Nel leggere il titolo del volume sorrisi. "Il ritratto di Dorian Gray"
<< Le piace Wilde?>> chiesi senza pensare, portando le mani al collo e sfiorando lo stetoscopio che portavo sempre con me. Il ragazzo annuì, sorridendomi lievemente ma non aggiunse nulla, si limitò a darmi le spalle, sfilarsi la giacca nera per permettermi di visitarlo e tremare.
Nell'udire il battito del suo cuore avvertii una strana sensazione che mi fece provare vergogna nei confronti di me stesso e quando mi scostai da lui per prescrivere il suo abituale farmaco, Kouyou mi guardò a lungo, quasi volesse spogliarmi dei miei abiti con gli occhi.

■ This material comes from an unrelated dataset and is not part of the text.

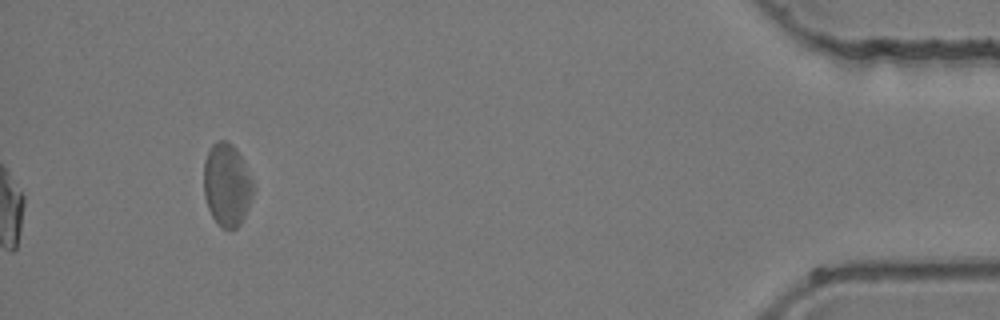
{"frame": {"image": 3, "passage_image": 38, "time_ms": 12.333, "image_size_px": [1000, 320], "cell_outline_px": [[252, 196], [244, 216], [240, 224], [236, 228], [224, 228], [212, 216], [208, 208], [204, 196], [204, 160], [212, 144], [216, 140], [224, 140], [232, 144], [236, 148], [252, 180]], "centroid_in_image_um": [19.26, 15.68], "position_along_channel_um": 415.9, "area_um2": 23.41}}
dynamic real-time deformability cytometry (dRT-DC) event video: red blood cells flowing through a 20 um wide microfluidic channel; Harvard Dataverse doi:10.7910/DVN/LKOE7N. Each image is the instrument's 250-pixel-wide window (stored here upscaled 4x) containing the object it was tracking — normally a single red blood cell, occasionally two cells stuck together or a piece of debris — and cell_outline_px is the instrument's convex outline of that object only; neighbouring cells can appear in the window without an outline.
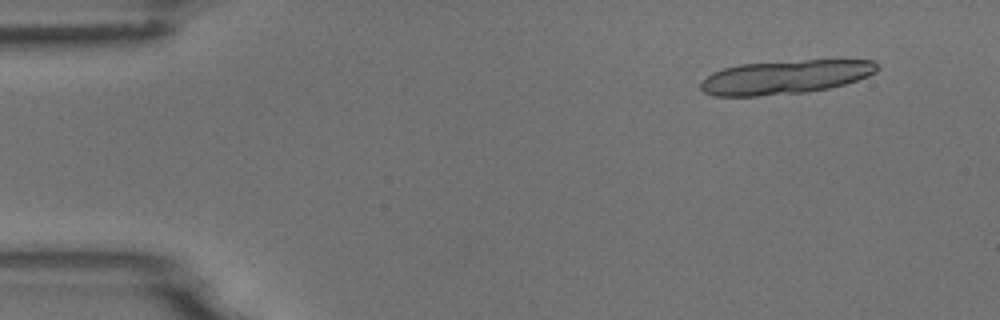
{"species": "common noctule bat (a hibernating species)", "species_latin": "Nyctalus noctula", "temperature_condition": "room temperature", "stored_images_in_passage": 6, "camera_frame_rate_fps": 3000, "um_per_image_px": 0.085, "animal": {"sex": "male", "body_mass_g": 18.8}, "frame": {"image": 1, "passage_image": 2, "time_ms": 1.333, "image_size_px": [1000, 320], "cell_outline_px": [[880, 68], [876, 72], [868, 76], [844, 84], [828, 88], [808, 92], [756, 96], [712, 96], [704, 92], [700, 88], [700, 80], [712, 72], [724, 68], [740, 64], [804, 60], [872, 60], [880, 64]], "centroid_in_image_um": [66.73, 6.55], "position_along_channel_um": 18.3, "area_um2": 34.97}}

Ci guardammo a lungo, nessuno dei due distolse lo sguardo, poi lentamente mi mossi lontano da lui, rimettendo lo strumento medico al suo posto, attorno al mio collo. Non so perché il pensiero mi attraversò la mente ma assomigliava un po' troppo ad un cappio.
<< Non ha più avuto attacchi vero signor Takashima?>> gli chiesi dandogli le spalle, scrivendo sul blocco che portavo sulla tasca davanti del camice alcuni appunti riguardo la visita.
<< Non che io ricordi dottore. L'ultimo attacco epilettico è stato quello di settembre>> mi disse Kouyou e avvertii il movimento del suo corpo. Nel voltarmi lo vidi in piedi davanti al letto, le dita intrecciate, gli occhiali adagiati sul naso. Stavano per scivolare così, senza pensare glieli sistemai, sfiorando la sua pelle.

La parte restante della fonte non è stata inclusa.